To set up Single Sign-On (SSO) using Microsoft Kerberos, you need to modify the primary application server’s instance profile and make sure that the SNC library is located in the Windows directory.
...
1. Determine which variant of the library is appropriate for your application server platform.
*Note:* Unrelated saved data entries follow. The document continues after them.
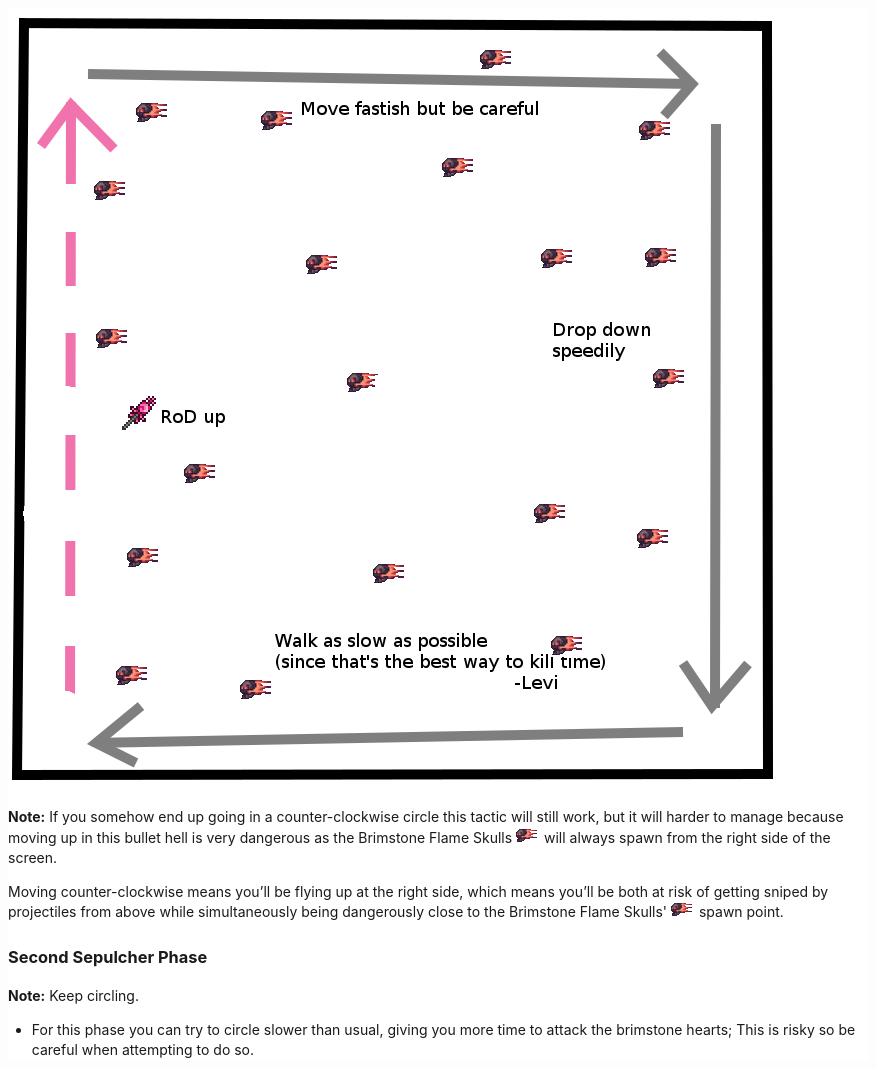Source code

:    ![image alt text](../public/BMbpD6rCZ1qoniF20u7H2A_img_91.png)

**Note:** If you somehow end up going in a counter-clockwise circle this tactic will still work, but it will harder to manage because moving up in this bullet hell is very dangerous as the Brimstone Flame Skulls ![image alt text](../public/BMbpD6rCZ1qoniF20u7H2A_img_89.gif) will always spawn from the right side of the screen.

Moving counter-clockwise means you’ll be flying up at the right side, which means you’ll be both at risk of getting sniped by projectiles from above while simultaneously being dangerously close to the Brimstone Flame Skulls' ![image alt text](../public/BMbpD6rCZ1qoniF20u7H2A_img_90.gif) spawn point. 

### Second Sepulcher Phase
   **Note:** Keep circling.
   * For this phase you can try to circle slower than usual, giving you more time to attack the brimstone hearts; This is risky so be careful when attempting to do so.
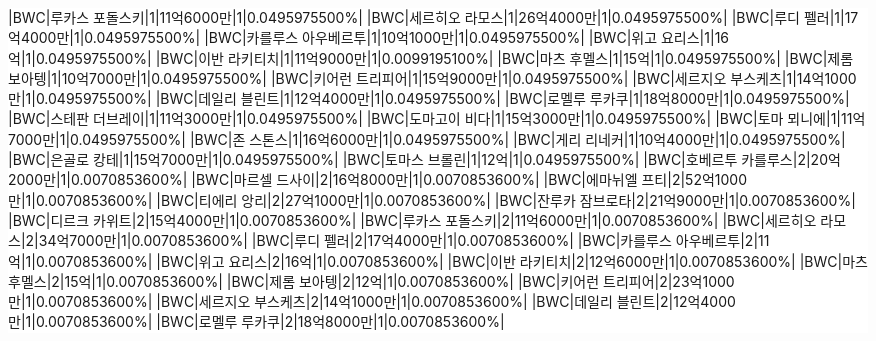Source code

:|BWC|루카스 포돌스키|1|11억6000만|1|0.0495975500%|
|BWC|세르히오 라모스|1|26억4000만|1|0.0495975500%|
|BWC|루디 펠러|1|17억4000만|1|0.0495975500%|
|BWC|카를루스 아우베르투|1|10억1000만|1|0.0495975500%|
|BWC|위고 요리스|1|16억|1|0.0495975500%|
|BWC|이반 라키티치|1|11억9000만|1|0.0099195100%|
|BWC|마츠 후멜스|1|15억|1|0.0495975500%|
|BWC|제롬 보아텡|1|10억7000만|1|0.0495975500%|
|BWC|키어런 트리피어|1|15억9000만|1|0.0495975500%|
|BWC|세르지오 부스케츠|1|14억1000만|1|0.0495975500%|
|BWC|데일리 블린트|1|12억4000만|1|0.0495975500%|
|BWC|로멜루 루카쿠|1|18억8000만|1|0.0495975500%|
|BWC|스테판 더브레이|1|11억3000만|1|0.0495975500%|
|BWC|도마고이 비다|1|15억3000만|1|0.0495975500%|
|BWC|토마 뫼니에|1|11억7000만|1|0.0495975500%|
|BWC|존 스톤스|1|16억6000만|1|0.0495975500%|
|BWC|게리 리네커|1|10억4000만|1|0.0495975500%|
|BWC|은골로 캉테|1|15억7000만|1|0.0495975500%|
|BWC|토마스 브롤린|1|12억|1|0.0495975500%|
|BWC|호베르투 카를루스|2|20억2000만|1|0.0070853600%|
|BWC|마르셀 드사이|2|16억8000만|1|0.0070853600%|
|BWC|에마뉘엘 프티|2|52억1000만|1|0.0070853600%|
|BWC|티에리 앙리|2|27억1000만|1|0.0070853600%|
|BWC|잔루카 잠브로타|2|21억9000만|1|0.0070853600%|
|BWC|디르크 카위트|2|15억4000만|1|0.0070853600%|
|BWC|루카스 포돌스키|2|11억6000만|1|0.0070853600%|
|BWC|세르히오 라모스|2|34억7000만|1|0.0070853600%|
|BWC|루디 펠러|2|17억4000만|1|0.0070853600%|
|BWC|카를루스 아우베르투|2|11억|1|0.0070853600%|
|BWC|위고 요리스|2|16억|1|0.0070853600%|
|BWC|이반 라키티치|2|12억6000만|1|0.0070853600%|
|BWC|마츠 후멜스|2|15억|1|0.0070853600%|
|BWC|제롬 보아텡|2|12억|1|0.0070853600%|
|BWC|키어런 트리피어|2|23억1000만|1|0.0070853600%|
|BWC|세르지오 부스케츠|2|14억1000만|1|0.0070853600%|
|BWC|데일리 블린트|2|12억4000만|1|0.0070853600%|
|BWC|로멜루 루카쿠|2|18억8000만|1|0.0070853600%|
See the table below.
Kerberos Wrapper Library According to Platform
Platform |
Library |
32-bit Windows NT (Intel x86) |
gsskrb5.dll |
64-bit Windows NT (x86_64) |
gx64krb5.dll |
64-bit Windows NT (ia64/Itanium) |
gi64krb5.dll |
For more information about how to get the library, see SAP Note 352295.
2. Copy the library to the appropriate Windows system directory on the primary application server instance:
○ Drive:\%windir%\system32
○ Drive:\%windir%\SysWOW64
3. In the instance profile of the primary application server instance, set the profile parameters:
○ snc/enable = 1
○ snc/gssapi_lib = <DRIVE>:\%windir%\system32\<library>
○ snc/identity/as = p:SAPService<SID>@<KERBEROS_REALM_NAME>
where <KERBEROS_REALM_NAME> is the Kerberos realm that the SAPService<SID> user belongs to. This is typically the Microsoft Windows domain converted to uppercase characters. This is typically the Microsoft Windows domain converted to uppercase characters.
<KERBEROS_REALM_NAME> and the SAPService<SID> user are case-sensitive. Make sure that you enter the case correctly, for example: p:SAPServiceC11@REALM.EXAMPLE.COM.
Although you can freely choose the Windows account under which the SAP system runs, it is normally SAPService<SID>.
Single Sign-On using the Microsoft Kerberos SSP with the Kerberos wrapper library is only available for user accounts that belong to the Active Directory, that is, domain accounts. It can not be used with local computer accounts.
4. Set the following parameters to allow users to be able to log on to the SAP system using user ID and password.
¡ snc/accept_insecure_cpic = 1
¡ snc/accept_insecure_rfc = 1
¡ snc/permit_insecure_start = 1
This step is required at least once so that the administrator can log on and maintain the user mappings between the Windows accounts and the SAP System user IDs. To disable the user of user ID and password as a logon mechanism altogether, you can reset these parameters after maintaining the user mappings.
5. Stop and restart the SAP system so that the profile parameters take effect.